▸ TASK BRIEF: All of the listing below must be repeated word for word. Pictures are the only thing to omit.

▸ GIVEN ENTRIES:
· · · · ·
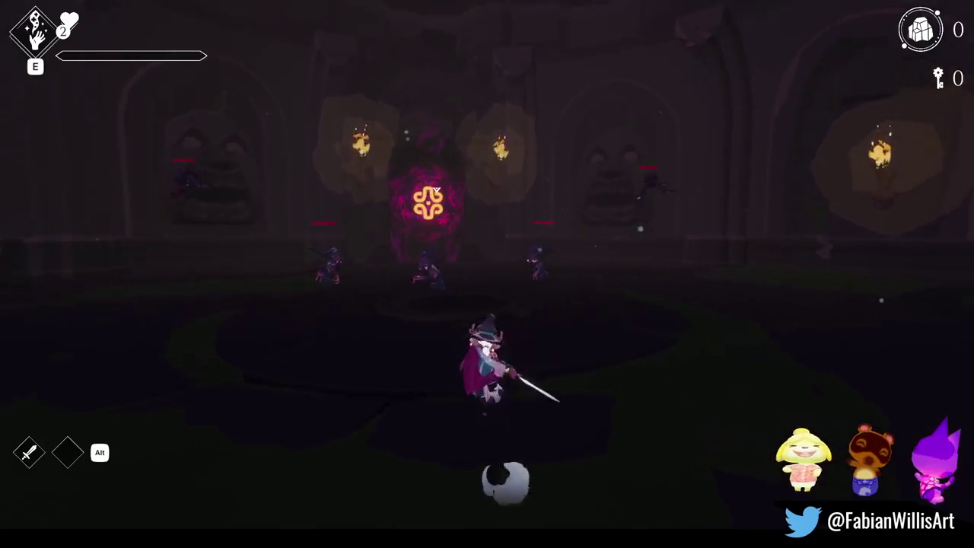
Defeat the arena enemies with sword combos, dashes and the purple swirl ability.
{"action": "left_click", "coordinate": [487, 274]}
{"action": "left_click", "coordinate": [487, 274]}
{"action": "left_click", "coordinate": [487, 274]}
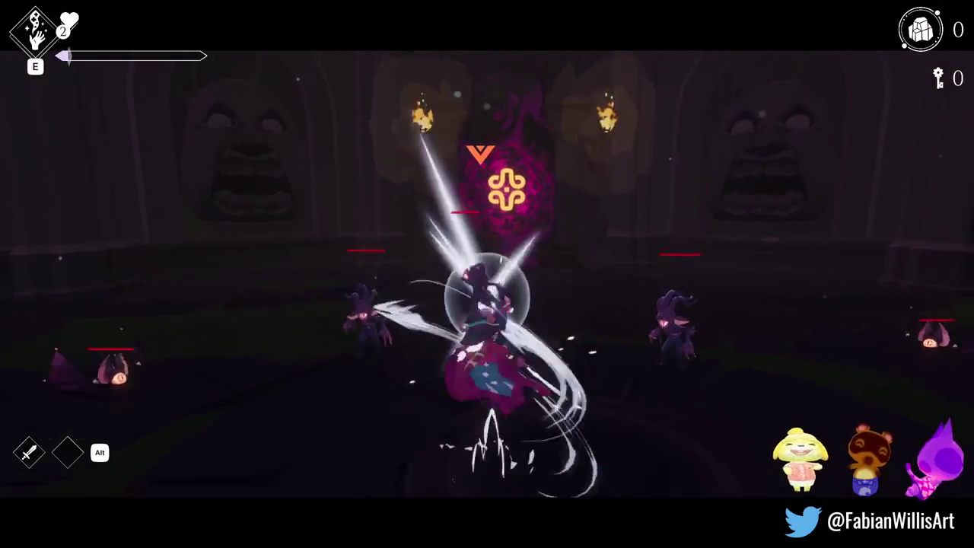
{"action": "key", "text": "space"}
{"action": "left_click", "coordinate": [487, 274]}
{"action": "left_click", "coordinate": [487, 274]}
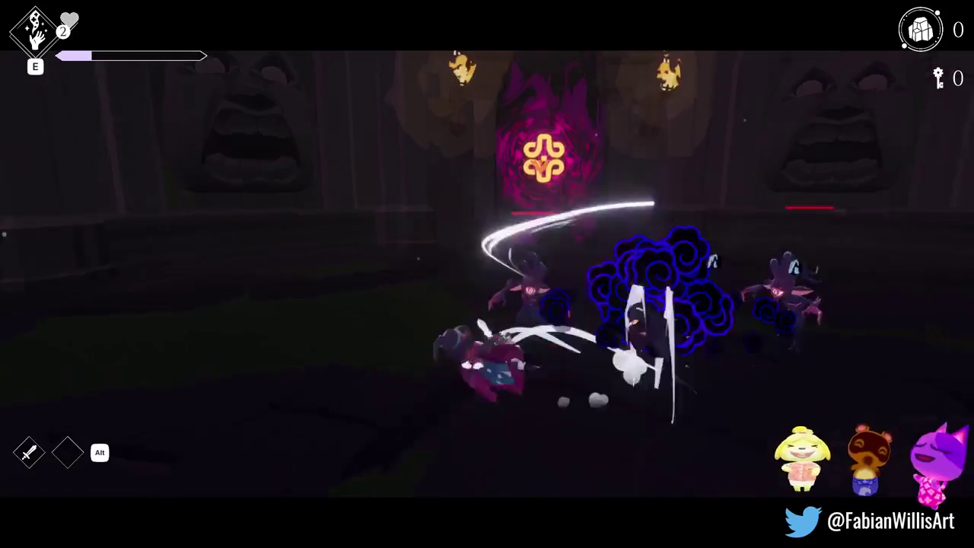
{"action": "left_click", "coordinate": [487, 274]}
{"action": "left_click", "coordinate": [487, 274]}
{"action": "key", "text": "space"}
{"action": "left_click", "coordinate": [487, 274]}
{"action": "left_click", "coordinate": [487, 274]}
{"action": "left_click", "coordinate": [487, 274]}
{"action": "left_click", "coordinate": [487, 274]}
{"action": "left_click", "coordinate": [487, 274]}
{"action": "left_click", "coordinate": [488, 274]}
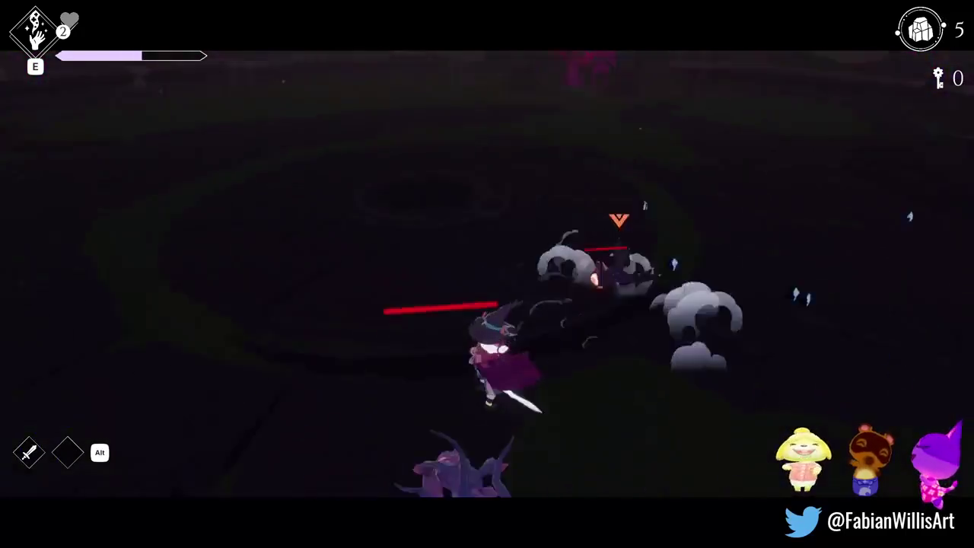
{"action": "left_click", "coordinate": [487, 274]}
{"action": "key", "text": "space"}
{"action": "left_click", "coordinate": [487, 274]}
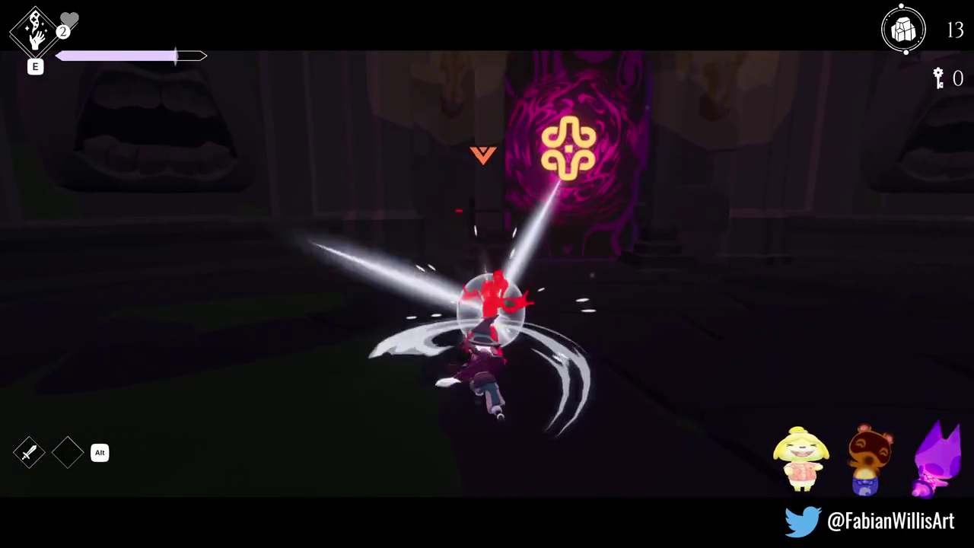
{"action": "left_click", "coordinate": [487, 274]}
{"action": "left_click", "coordinate": [487, 274]}
{"action": "left_click", "coordinate": [487, 274]}
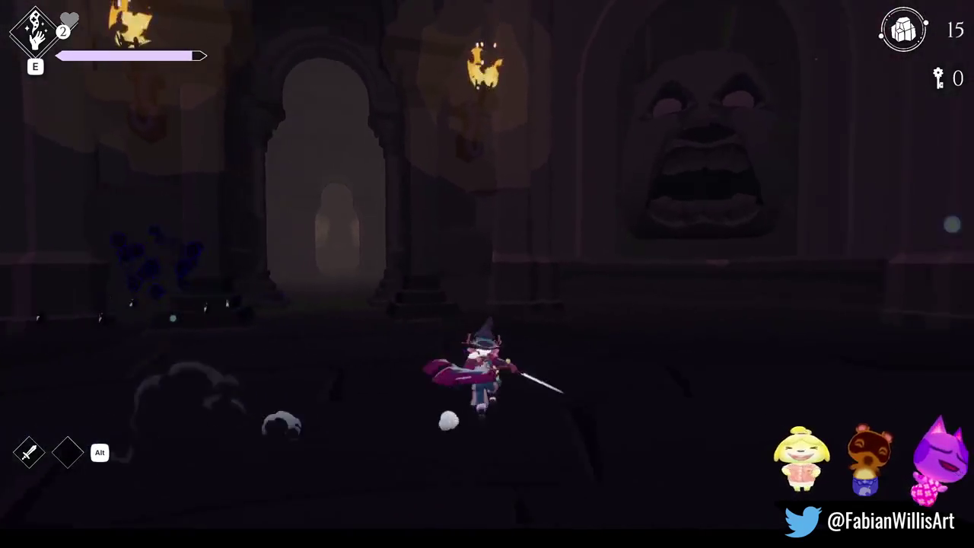
{"action": "key", "text": "e"}
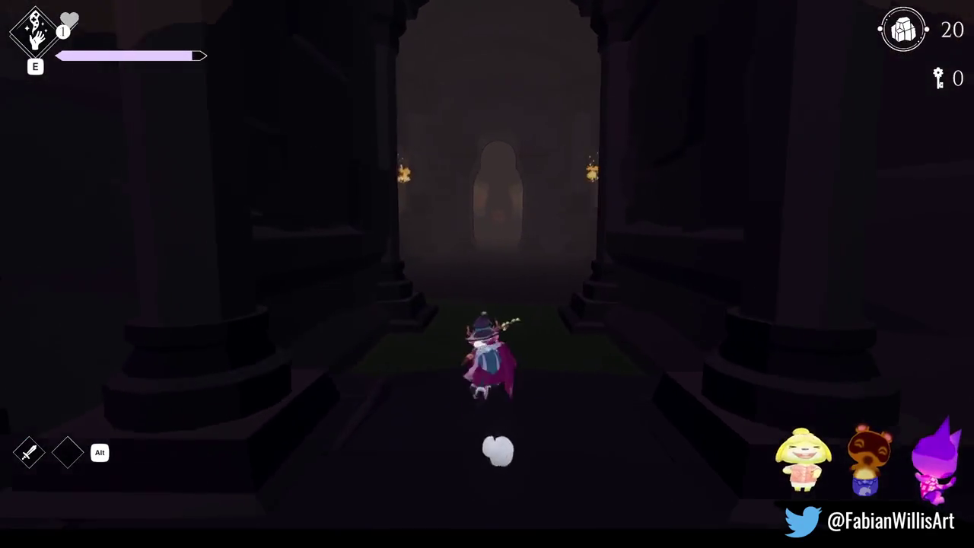
Run through the arched doorway into the torch-lit room and slash and dash at its enemies.
{"action": "key", "text": "w"}
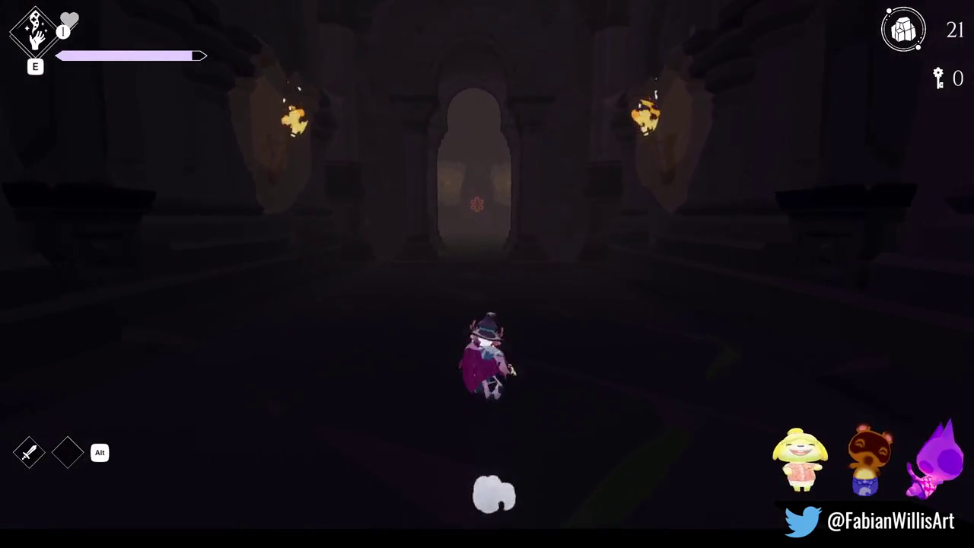
{"action": "key", "text": "w"}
· · · · ·
▸ ANSWER TO THE PROBLEM:
Defeat the arena enemies with sword combos, dashes and the purple swirl ability.
{"action": "left_click", "coordinate": [487, 274]}
{"action": "left_click", "coordinate": [487, 274]}
{"action": "left_click", "coordinate": [487, 274]}
{"action": "key", "text": "space"}
{"action": "left_click", "coordinate": [487, 274]}
{"action": "left_click", "coordinate": [487, 274]}
{"action": "left_click", "coordinate": [487, 274]}
{"action": "left_click", "coordinate": [487, 274]}
{"action": "key", "text": "space"}
{"action": "left_click", "coordinate": [487, 274]}
{"action": "left_click", "coordinate": [487, 274]}
{"action": "left_click", "coordinate": [487, 274]}
{"action": "left_click", "coordinate": [487, 274]}
{"action": "left_click", "coordinate": [487, 274]}
{"action": "left_click", "coordinate": [488, 274]}
{"action": "left_click", "coordinate": [487, 274]}
{"action": "key", "text": "space"}
{"action": "left_click", "coordinate": [487, 274]}
{"action": "left_click", "coordinate": [487, 274]}
{"action": "left_click", "coordinate": [487, 274]}
{"action": "left_click", "coordinate": [487, 274]}
{"action": "key", "text": "e"}
Run through the arched doorway into the torch-lit room and slash and dash at its enemies.
{"action": "key", "text": "w"}
{"action": "key", "text": "w"}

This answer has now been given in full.